THE RECORDS

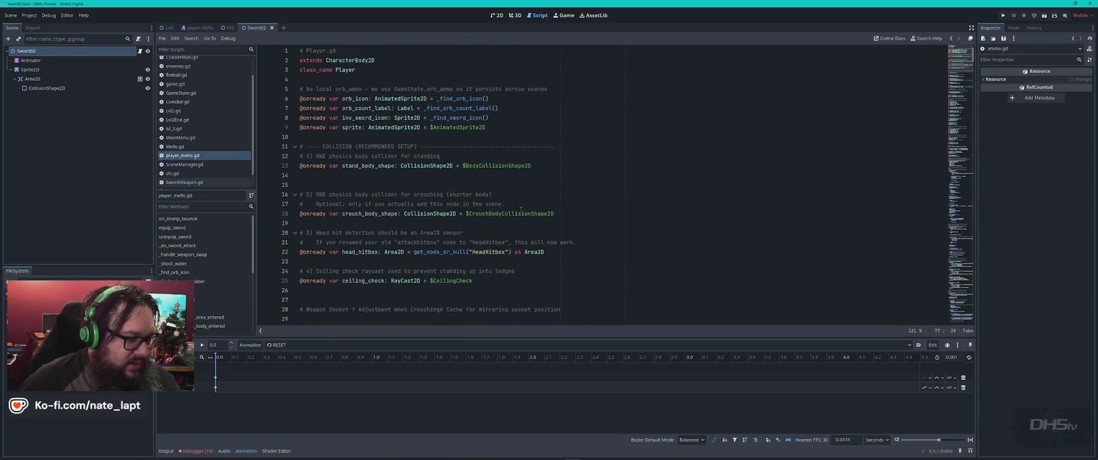
{"action": "scroll", "coordinate": [521, 209], "scroll_direction": "down", "scroll_amount": 4}
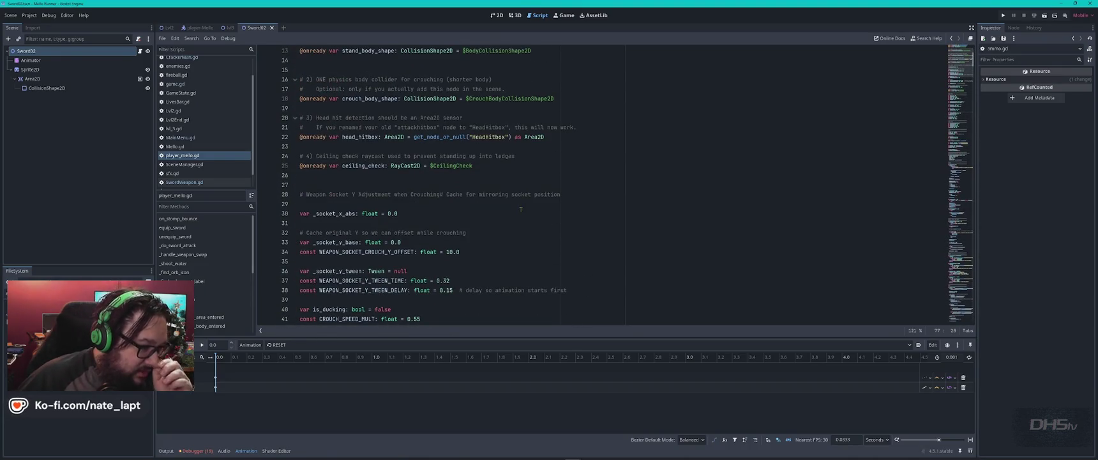
{"action": "scroll", "coordinate": [521, 209], "scroll_direction": "down", "scroll_amount": 2}
{"action": "scroll", "coordinate": [521, 209], "scroll_direction": "down", "scroll_amount": 3}
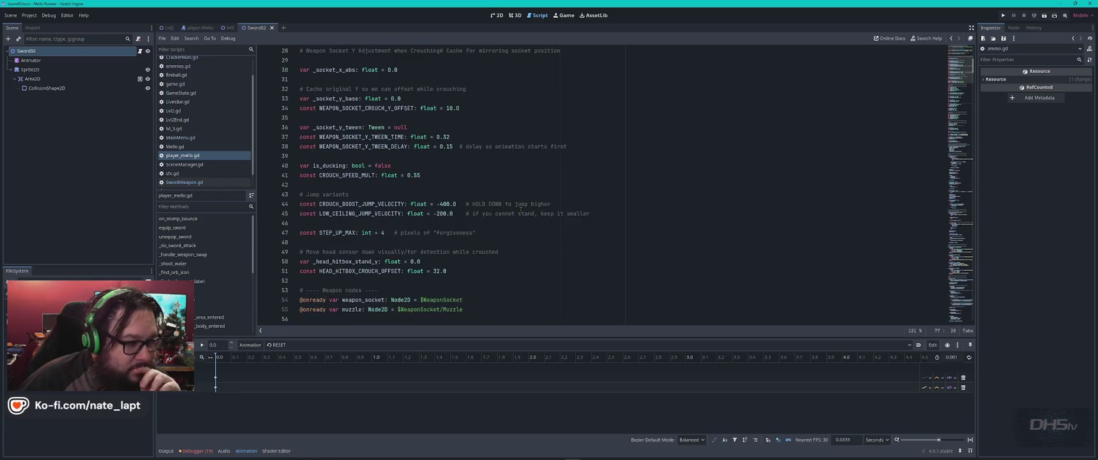
{"action": "scroll", "coordinate": [521, 209], "scroll_direction": "down", "scroll_amount": 4}
{"action": "scroll", "coordinate": [521, 209], "scroll_direction": "down", "scroll_amount": 10}
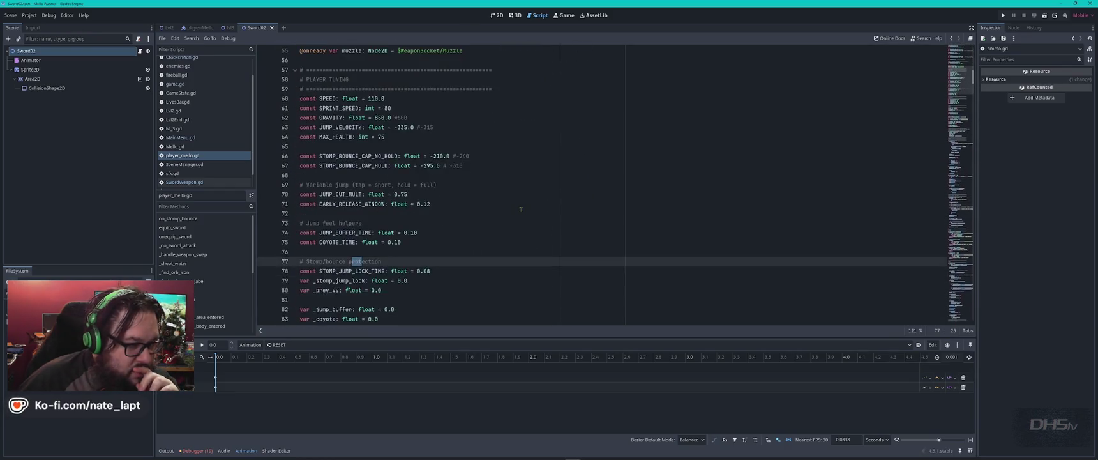
{"action": "scroll", "coordinate": [521, 208], "scroll_direction": "down", "scroll_amount": 5}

INSTRUCTIONS TO FOLLOW
The result should be the full set of entries above, restated exactly and without images.

YOUR SOLUTION
{"action": "scroll", "coordinate": [521, 209], "scroll_direction": "down", "scroll_amount": 4}
{"action": "scroll", "coordinate": [521, 209], "scroll_direction": "down", "scroll_amount": 2}
{"action": "scroll", "coordinate": [521, 209], "scroll_direction": "down", "scroll_amount": 3}
{"action": "scroll", "coordinate": [521, 209], "scroll_direction": "down", "scroll_amount": 4}
{"action": "scroll", "coordinate": [521, 209], "scroll_direction": "down", "scroll_amount": 10}
{"action": "scroll", "coordinate": [521, 208], "scroll_direction": "down", "scroll_amount": 5}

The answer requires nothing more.